Once again we are awaiting inflation news on Friday with the personal consumption index (PCE) being released. Let’s face it – whether the number is hot or cold there is no rate cut coming soon–nor will there be a rate increase so ‘get on with it’.

I started looking at mREIT preferreds the last couple of days–honestly I haven’t owned an mREIT preferred for at least 5 years if not longer. I think it is time for a little bit of a nibble in this sector–just a little bit. I thought I would just add to current positions, but what the heck–a small nibble to be used as a furthering of my ‘education’ can’t be overly harmful. mREIT preferreds provide a ‘target rich’ environment with lots of fixed to floating rate issues now ‘floating’. An investor has a large selection of current yields–8% to 11% and many of these issues are trading UNDER $25–meaning there is further upside (YTM) if an issue is redeemed.

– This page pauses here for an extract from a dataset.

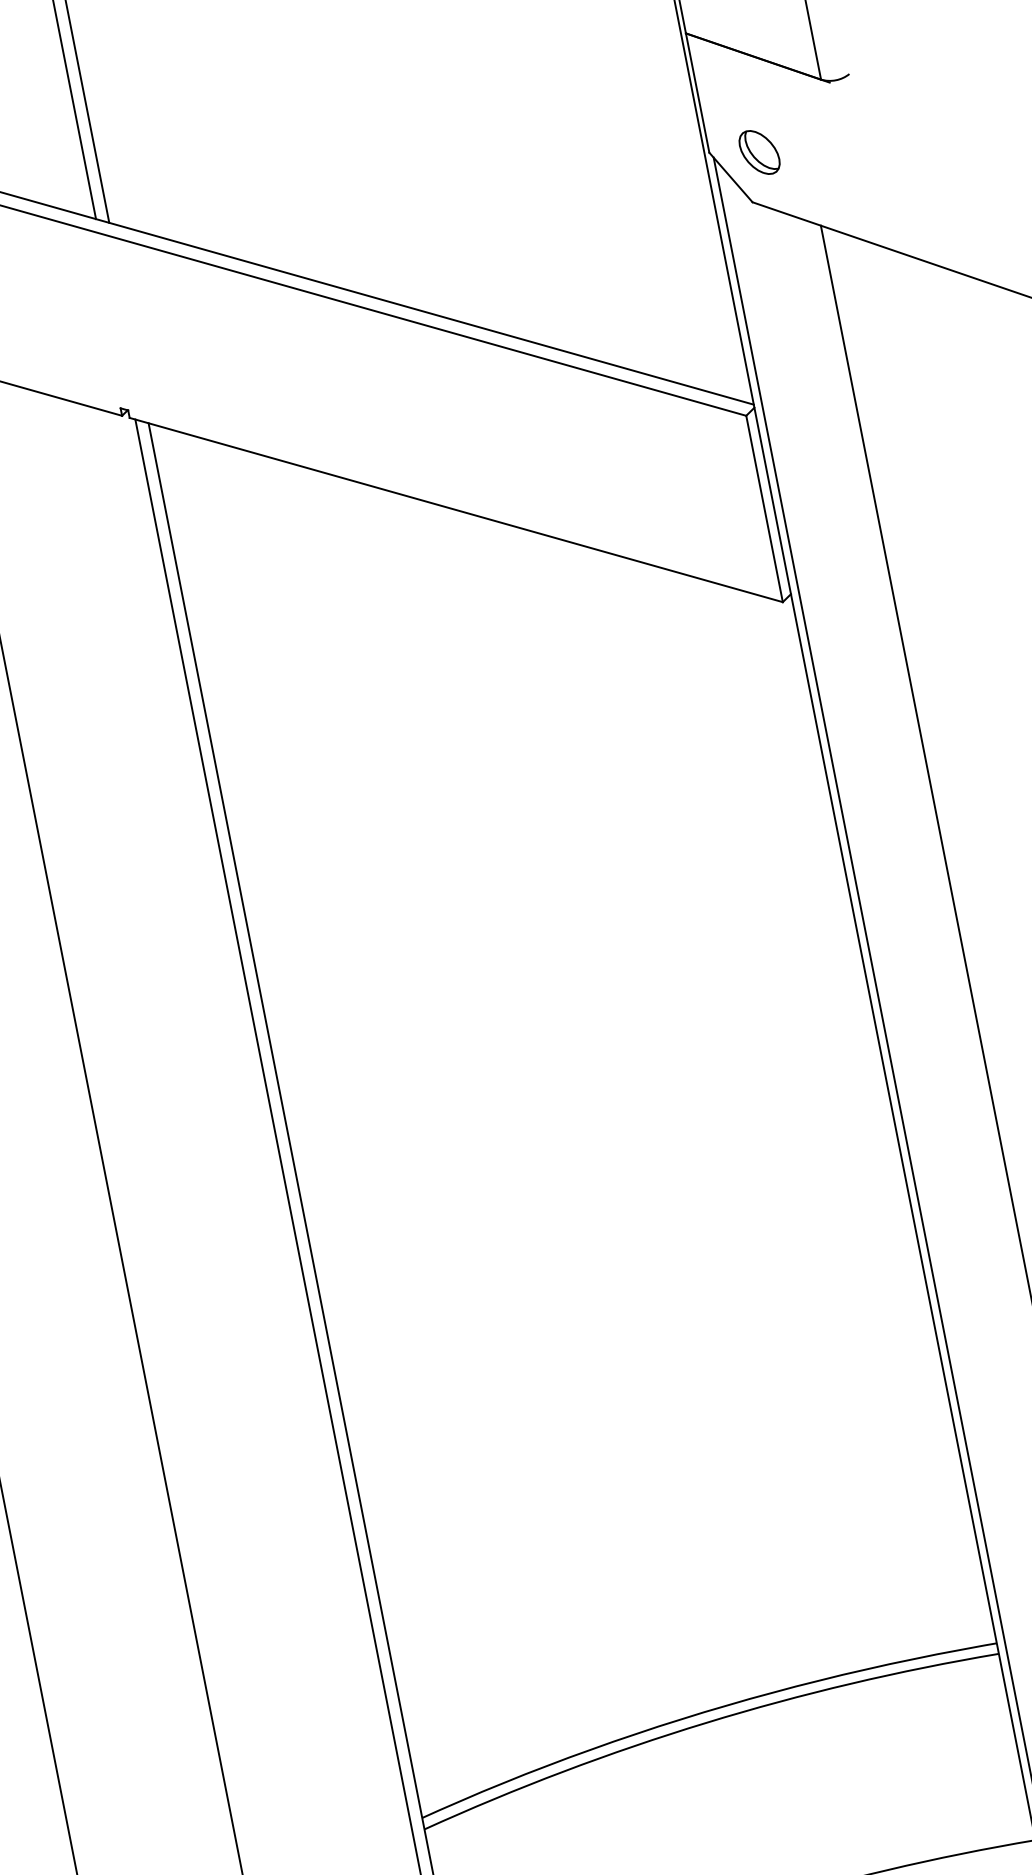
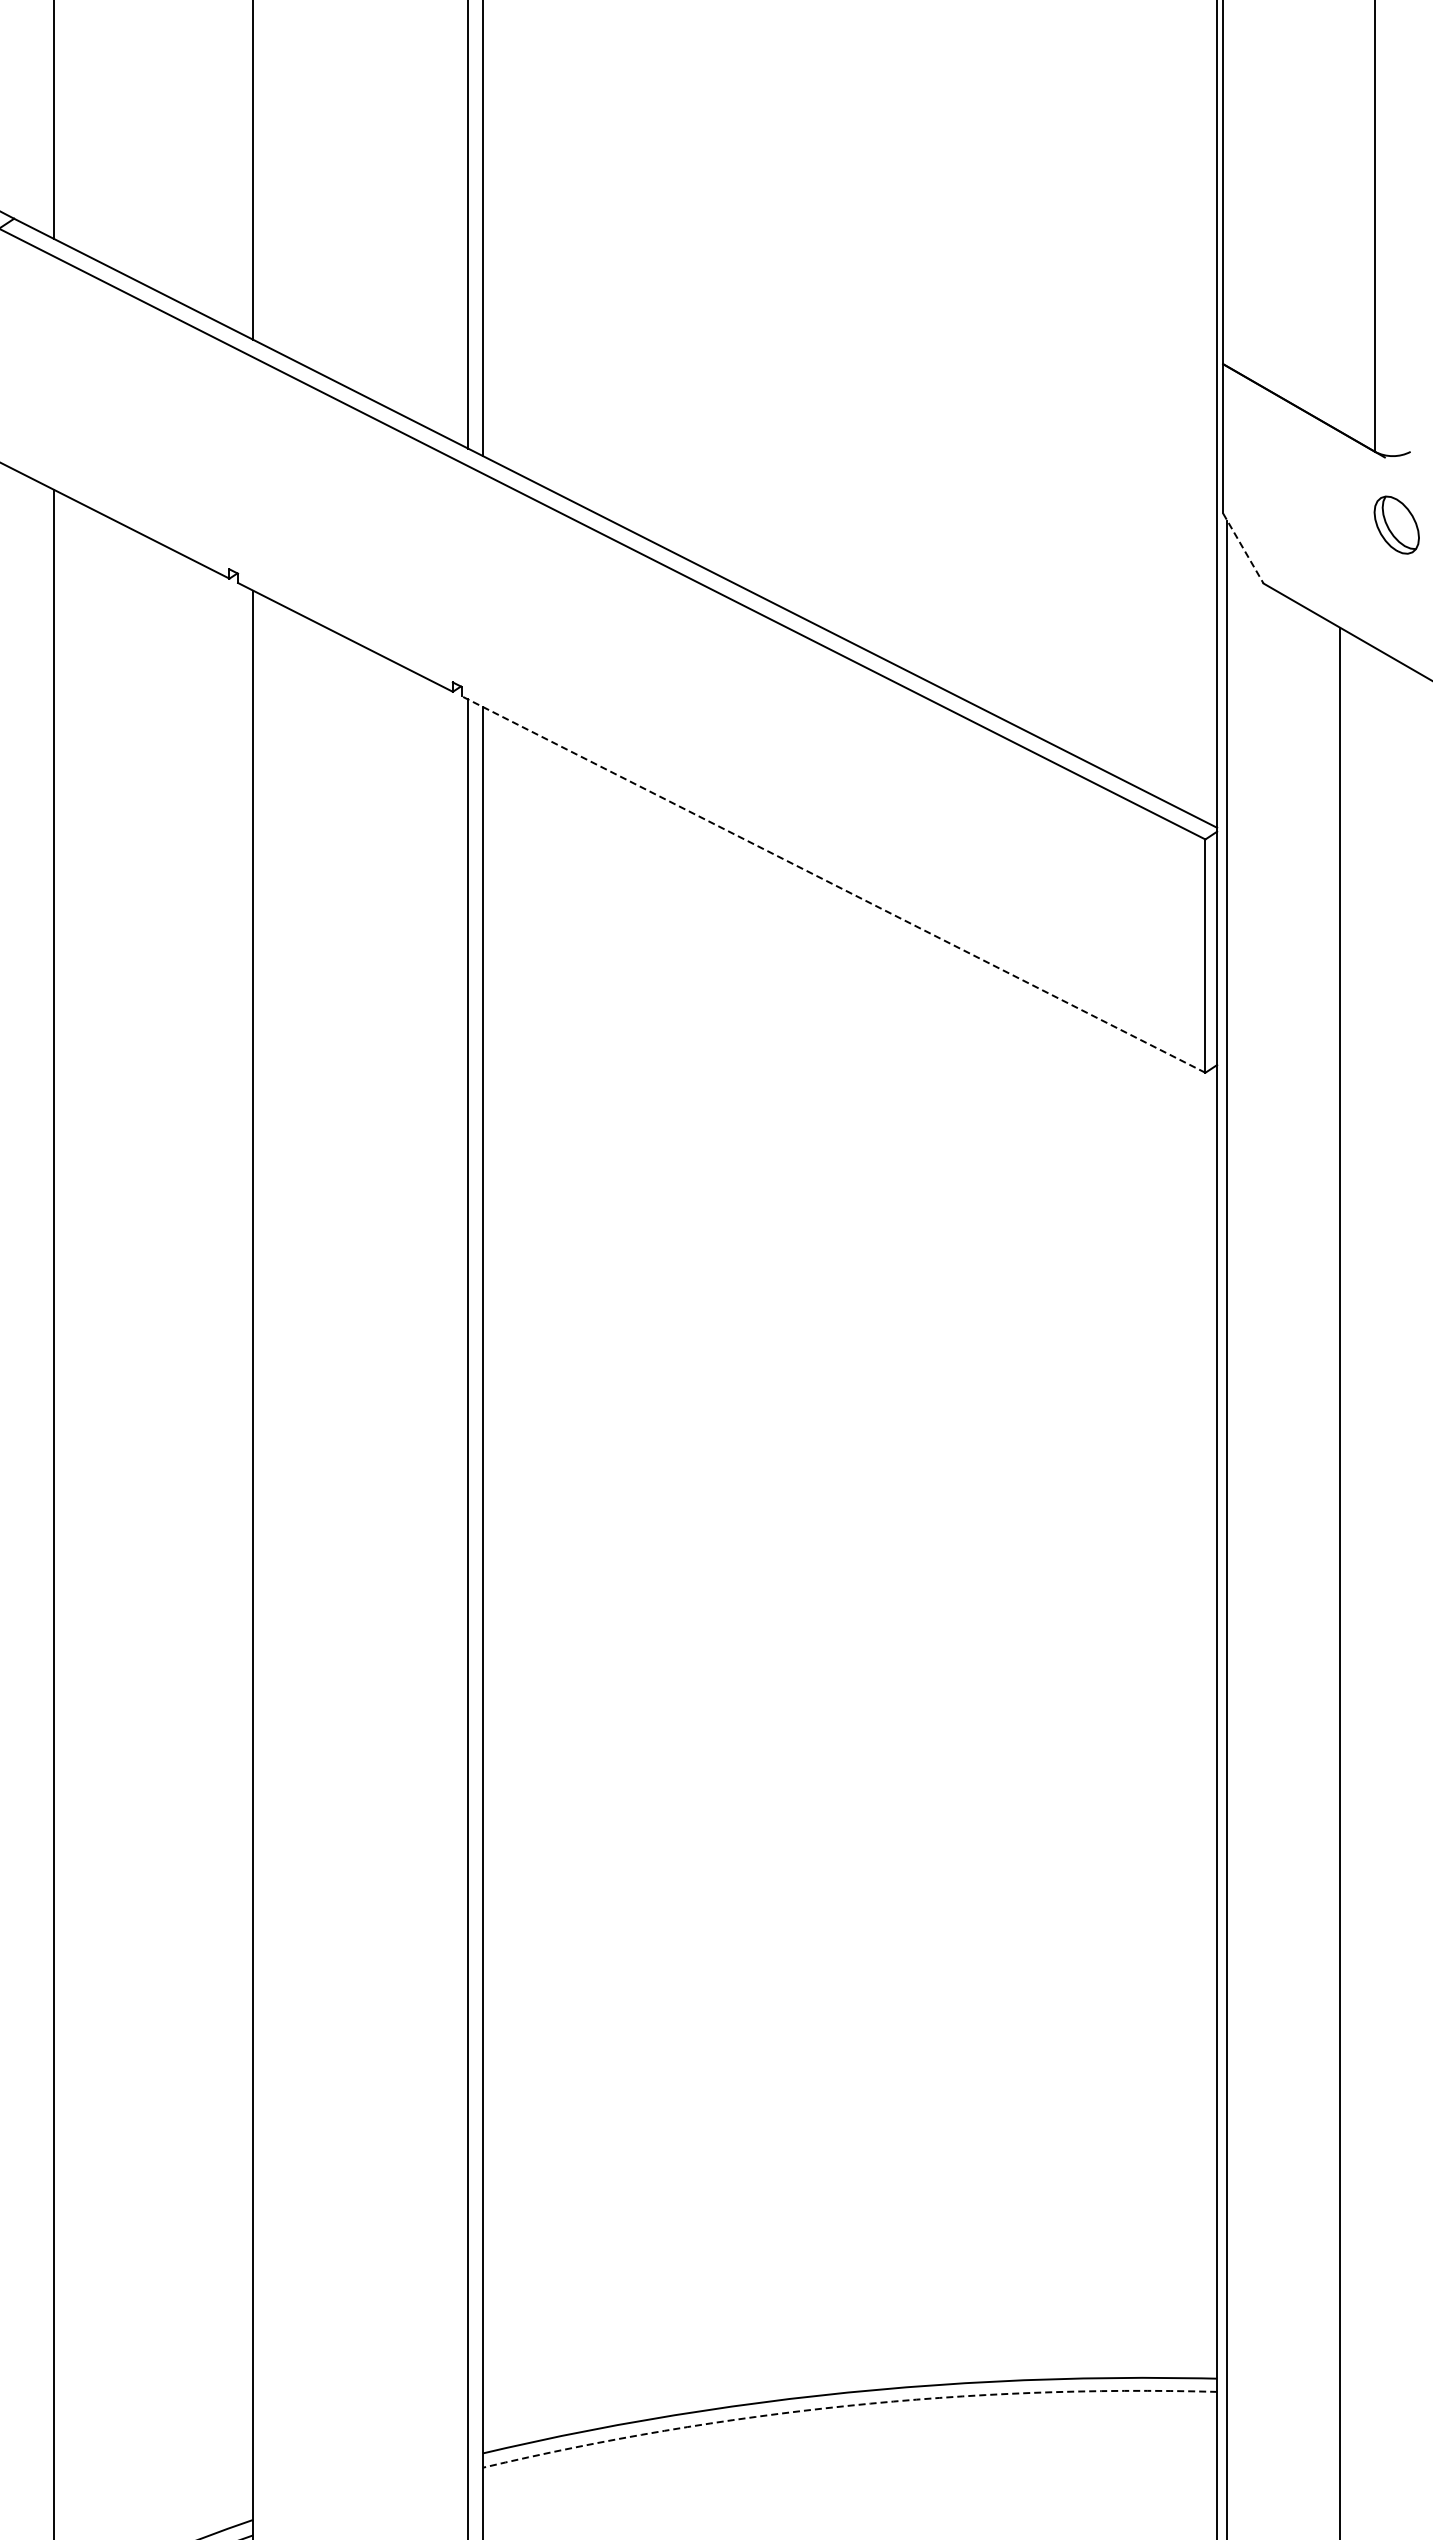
part: (759, 152) -> (1396, 524), moved
line: (731, 177) -> (1243, 548), solid -> dashed
line: (456, 510) -> (833, 884), solid -> dashed
arc: (705, 1722) -> (847, 2405), solid -> dashed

We’ll see–I will buy a small nibble of one of these issues before the week is finished.

Yesterday was a bit of a green day in our accounts–not hugely green, but green nonetheless. The DJIA and S&P500 are up in premarket trading this morning–not much, but I am hoping for a quiet day today and through the week until Friday (PCE day). Interest rates remain tame–4.61% right now–just like equities quiet is good. It is interesting that there are virtually no Fed ‘yakkers’ this week–maybe they figure they have jerked markets around enough.